CAGP Publishes Guidelines on Charitable Donations of Life Insurance 
June 2021 Charity & NFP Law Update
Published on June 24, 2021

By Jacqueline M. Demczur

   
 

In recent years, insurance industry regulators have expressed concern over donations of life insurance. Most prominently, the British Columbia Financial Institutions Commission (“FICOM”), now the BC Financial Services Authority (the “BCFSA”), took the position in November 2019 that charities soliciting or accepting donations of life insurance policies from BC residents was considered “trafficking” in contravention of BC’s Insurance Act. It should be noted, though, that BCFSA subsequently clarified its position that bona fide charities were not prohibited from soliciting donations of life insurance policies or benefits, which was discussed in the May 2020 Charity & NFP Law Update.

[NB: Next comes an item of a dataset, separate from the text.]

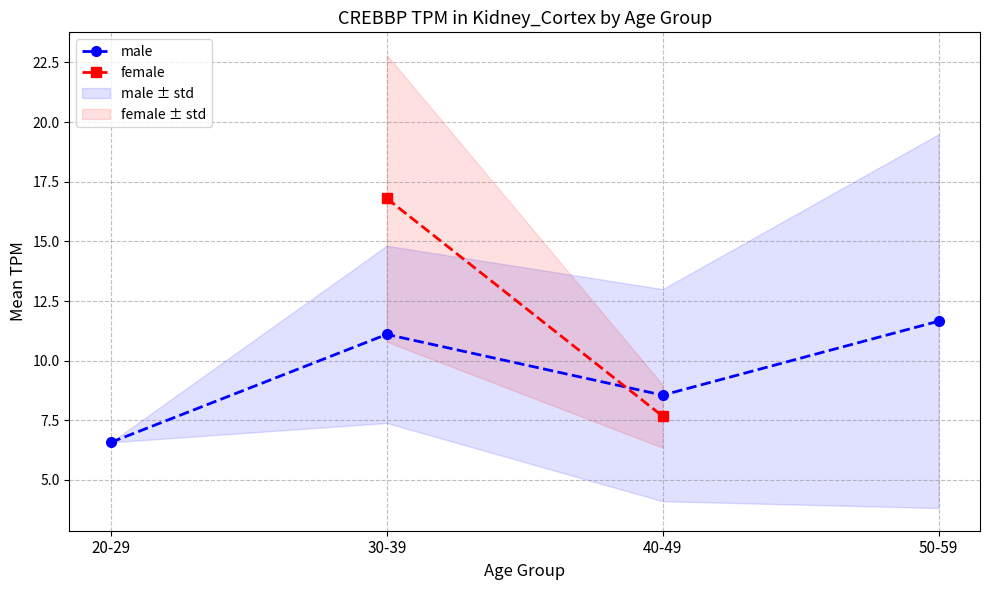

Is this an area chart (filled region under the line)?

No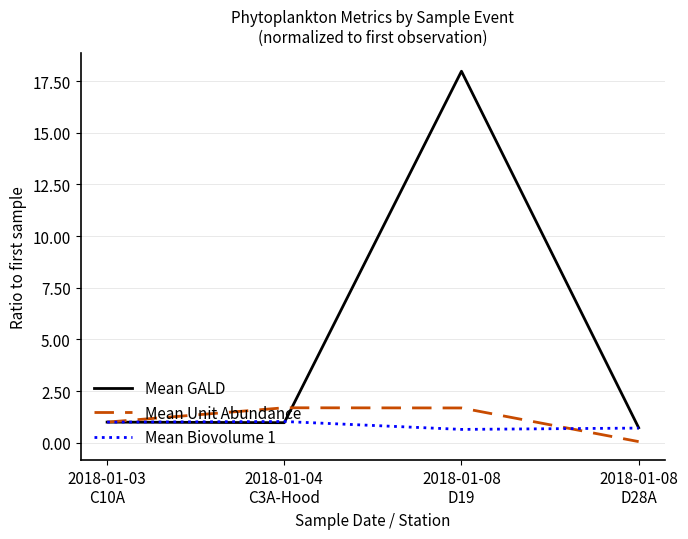

What is the highest value of the Mean Unit Abundance series?

1.7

Following these concerns, the Canadian Association of Gift Planners (“CAGP”) published the Charitable Donation of Life Insurance Package – CAGP Guidelines (the “Guidelines”) in March 2021 in response to recommendations that interested parties “establish best practices to ensure appropriate processes and measures are followed when making use of insurance products for charitable donation purposes.” The Guidelines are published as four separate sets of guidelines tailored to the various parties involved, including guidelines for donors, advisors, charities, and insurers, and are all applicable to both policy transfers as well as the setup of new charitably-owned policies.

Of particular interest to charities, the Guidelines for Canadian Charities (“Charity Guidelines”) was designed to assist charities with making informed decisions about accepting gifts of life insurance policies. The Charity Guidelines are also intended to help charities remain compliant with provincial regulators by minimizing the risks of taking part in the trafficking of life insurance policies, such as Stranger-Owned Life Insurance (STOLI) and viatical settlements, both of which are currently prohibited in almost all Canadian provinces apart from Quebec and Saskatchewan.

The Charity Guidelines set out best practices for determining whether a valid relationship exists between a charity and a donor prior to a gift being made, for example whether the donor has a history of donating to or volunteering with the charity. While the absence of an existing relationship does not make a gift illegitimate, charities are warned to proceed with caution and to ensure that the donor has a clear, philanthropic intent beyond simply obtaining a tax receipt. The Charity Guidelines also set out best practices regarding the transfer itself, including ensuring the donor obtains appropriate independent advice about the gift, and that the charity accepts the insurance policy as a gift rather than purchasing the policy from the donor. Charities are also advised to obtain a detailed illustration of the insurance policy and conduct an independent review of the policy to determine its viability. In this regard, due diligence questions are provided for charities to consider during their review.

The Charity Guidelines also outline preferred types of policies for charities, including “limited pay” policies, which minimize the risk that donors may need to make lengthy commitments to a long premium paying periods. Charities are warned to exercise “extreme caution” in cases of split-dollar donations where donors retain ownership of part of the policy due to their complicated and risky nature, as well as against sharing ownership of policies with other charities.

The Charity Guidelines then provide guidance on interacting with insurance advisors, for example refraining from compensating any advisors that interact with the donor as an incentive to transfer the policy (though unrelated third-party advisors may be paid to provide an independent analysis of the proposed policy). Once they become owners of the policy, charities are not obligated to retain the same advisor as the policy’s advisor of record. Finally, a charity donation checklist is provided to help charities ensure that all proper steps and due diligence have been taken leading up to the gift.

Three supplemental documents are also included with the Guidelines, including: (1) Understanding Tax Receipting of Charitable Gifts of Life Insurance; (2) How to use Life Insurance as a Charitable Gift; and (3) What is Insurance Trafficking?

As they are best practices guidelines only, the Charity Guidelines are obviously optional. However, they are a very helpful and comprehensive resource that set out a standard of best practices for all parties involved in the gift of a life insurance policy, and will be of great interest to charities, donors, as well as advisors and insurers. As such, the Charity Guidelines will serve as an excellent resource for charities to ensure that the risks of accepting gifts of life insurance policies are minimized for all parties involved.